## How to complete this task
In the listing below, which lines contain the string "Operations"? Copy them all.

+++ Material shown +++

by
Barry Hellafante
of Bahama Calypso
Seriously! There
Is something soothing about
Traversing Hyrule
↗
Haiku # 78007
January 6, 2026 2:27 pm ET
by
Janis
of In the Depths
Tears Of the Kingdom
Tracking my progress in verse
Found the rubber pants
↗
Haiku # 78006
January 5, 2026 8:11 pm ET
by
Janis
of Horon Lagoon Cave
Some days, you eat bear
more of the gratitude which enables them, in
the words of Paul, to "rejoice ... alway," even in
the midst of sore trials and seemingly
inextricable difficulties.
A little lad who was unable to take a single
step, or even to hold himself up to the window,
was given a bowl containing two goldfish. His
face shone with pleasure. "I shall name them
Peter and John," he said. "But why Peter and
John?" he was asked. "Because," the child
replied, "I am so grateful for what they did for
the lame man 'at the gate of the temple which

+++
+++ Material shown +++

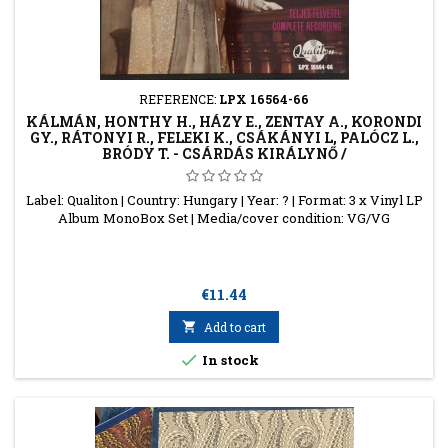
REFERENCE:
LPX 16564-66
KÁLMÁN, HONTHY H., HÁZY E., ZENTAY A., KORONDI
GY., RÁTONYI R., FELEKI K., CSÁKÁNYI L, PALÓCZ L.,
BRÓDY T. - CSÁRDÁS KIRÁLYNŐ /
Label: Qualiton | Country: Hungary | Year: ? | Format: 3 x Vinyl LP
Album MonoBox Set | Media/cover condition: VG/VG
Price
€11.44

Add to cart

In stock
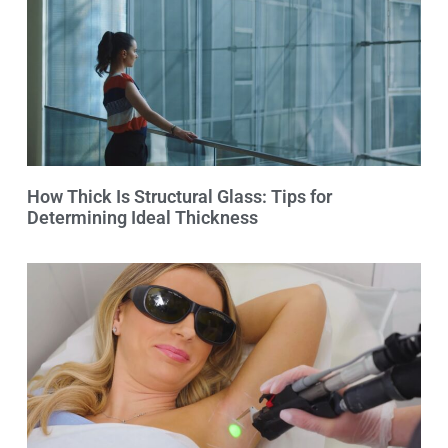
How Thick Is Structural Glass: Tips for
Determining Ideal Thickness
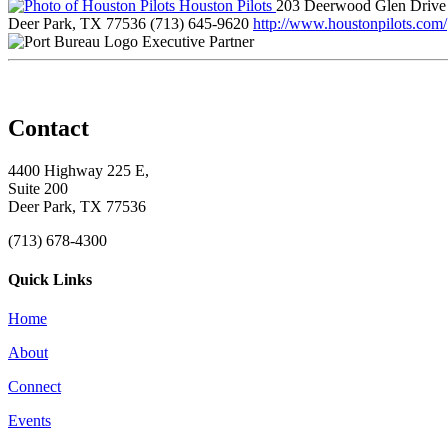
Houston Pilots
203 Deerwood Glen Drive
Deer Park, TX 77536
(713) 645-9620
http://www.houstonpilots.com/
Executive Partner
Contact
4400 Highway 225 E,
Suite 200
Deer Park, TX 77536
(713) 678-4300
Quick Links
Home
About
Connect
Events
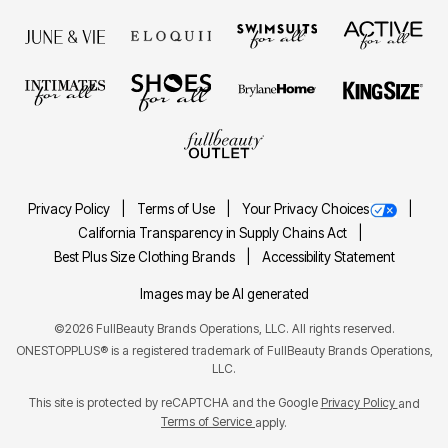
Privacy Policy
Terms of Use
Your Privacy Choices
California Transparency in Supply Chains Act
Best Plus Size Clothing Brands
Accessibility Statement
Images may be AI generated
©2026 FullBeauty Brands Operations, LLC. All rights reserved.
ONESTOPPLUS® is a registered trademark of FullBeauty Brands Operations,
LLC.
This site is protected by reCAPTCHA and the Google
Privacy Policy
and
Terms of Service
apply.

+++

## Solution to the exercise
©2026 FullBeauty Brands Operations, LLC. All rights reserved.
ONESTOPPLUS® is a registered trademark of FullBeauty Brands Operations,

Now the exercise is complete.